-
Notifications
You must be signed in to change notification settings - Fork 381
Description
Summary
We should enhance the existing libp2p resource management and rate limiting to support adaptive scaling based on hardware capabilities. Currently, resource limits are hard-coded and static (5000 incoming streams, 10000 outgoing streams, 200 connections per IP). This enhancement would make limits dynamic and adaptive—scaling from resource-constrained devices to high-performance servers—while adding a soft connection trimmer and optional private network support.
Motivation
Bee nodes currently have basic rate limiting and per-IP connection limits, but they don't adapt to hardware capabilities:
- Static Limits Don't Scale: Hard-coded stream limits (5000/10000) and per-IP limits (200 connections) are the same for a 1GB Raspberry Pi and a 32GB server. A Raspberry Pi could be under-utilized or overloaded, while a server is artificially constrained.
- No Soft Limit Management: Nodes hit hard resource limits abruptly with no graceful degradation. There's no connection trimmer to reduce load before hitting system limits, leading to sudden disconnections.
- Limited Rate Limiting: While per-IP rate limiting exists (10 conn/sec, burst 40), it's not integrated with the overall resource strategy or configurable per deployment.
- Private Network Limitations: Private IP ranges (10.x, 192.168.x) cannot be exempted from rate limits, breaking local cluster deployments that developers need for testing.
- No Bootnode Prioritization: Bootnodes aren't automatically exempted from rate limits, potentially causing bootstrap failures under high load.
- No Protocol Prioritization: All protocols consume resources equally; critical protocols like Hive could be starved by background traffic.
Implementation
-
Hardware-Adaptive Scaling:
- Move from hard-coded limits to auto-scaled limits based on available system memory
- Define reasonable base limits for constrained devices
- Scale limits proportionally upward as more memory becomes available
- Preserve the existing rate limiting approach but integrate it with dynamic system limits
-
Improved Per-IP Connection Limits:
- Replace fixed 200-per-IP limit with dynamic calculation based on total system connections
- Scale fairly: smaller nodes get smaller per-IP allowances, larger servers allow more
- Maintain the existing IPv4 /32 and IPv6 /56 subnet-based approach
-
Connection Manager (Soft Limits):
- Add a connection manager that trims excess connections before hitting hard limits
- Implement configurable grace periods to protect new connections
- Use hysteresis to prevent rapid connection cycling under load
- This prevents the abrupt failures that currently occur when limits are exceeded
-
Bootnode Allowlisting:
- Automatically exempt bootnode multiaddrs from rate limits
- Ensure reliable bootstrap connectivity regardless of load conditions
- Gracefully handle invalid bootnode addresses
-
Private CIDR Support (new optional flag):
- Add --allow-private-cidrs flag to exempt private IP ranges from rate limiting
- Enable local cluster deployments and development setups
- Disabled by default for security on public nodes
-
Encapsulated Resource Manager:
- Extract resource manager configuration into a separate module for maintainability
- Centralize all resource limit logic in one place
- Prepare codebase for future enhancements (e.g., per-protocol limits commented as example)

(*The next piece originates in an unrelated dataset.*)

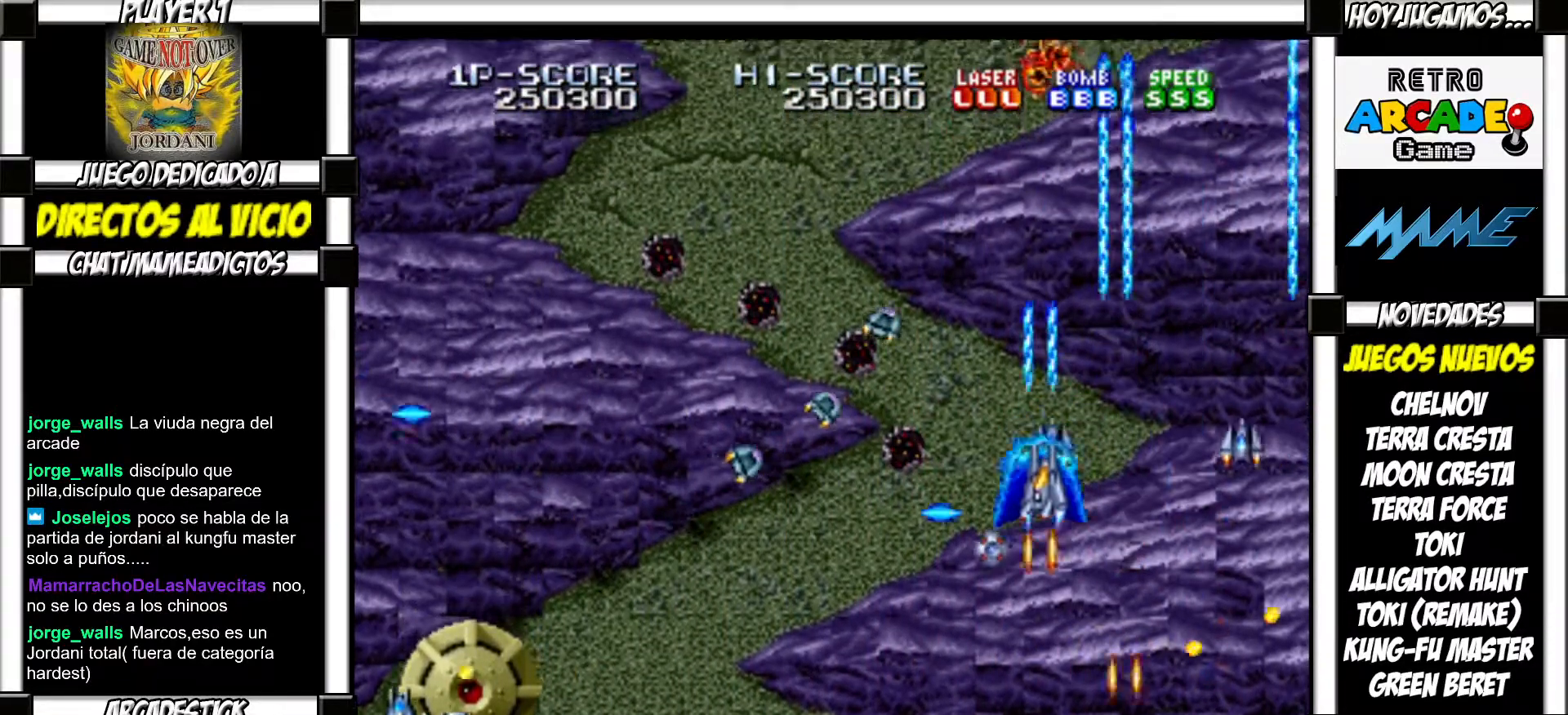
{"buttons": ["SQUARE"]}
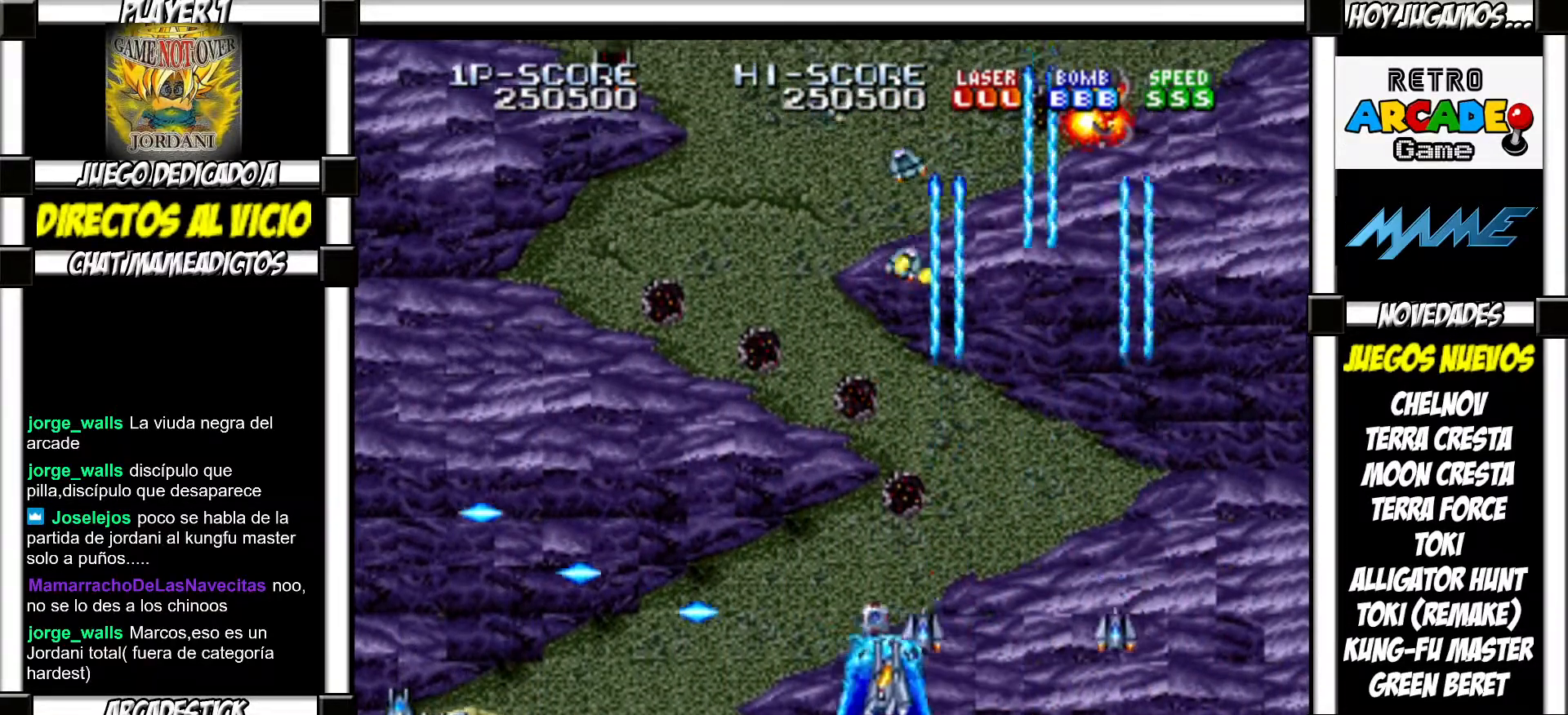
{"buttons": []}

Key Differences from Current Implementation:
- Replaces static stream limits (5000/10000) with adaptive scaling
- Replaces static per-IP limit (200) with dynamic calculation
- Adds connection manager for graceful load management
- Adds bootnode allowlisting for reliable bootstrap
- Adds optional private network support
- Consolidates resource manager logic into dedicated module
Drawbacks
-
Configuration Complexity: Understanding how system resources map to connection limits requires more knowledge. Operators need to be aware of the auto-scaling behavior.
-
Testing Requirements: Validation across diverse hardware profiles and network conditions is important to ensure limits work correctly in varied deployments.
-
Tuning Uncertainty: Initial scaling factors are educated estimates. Real-world deployments may reveal suboptimal values requiring adjustments.
-
Private CIDR Security: The --allow-private-cidrs flag, if accidentally enabled on public nodes, bypasses rate limits for entire private ranges. Clear documentation and warnings are needed.
-
Soft Limit Interactions: Connection trimming behavior adds complexity and requires careful testing to ensure it doesn't cause unintended disconnections.
-
Upgrade Impact: Nodes will enforce new adaptive limits during upgrade, potentially causing temporary connection fluctuations. Network stability during the upgrade window requires monitoring.
-
Memory Calculation Variability: Auto-scaling based on system memory may be inaccurate for containerized deployments or NUMA systems, potentially requiring manual calibration.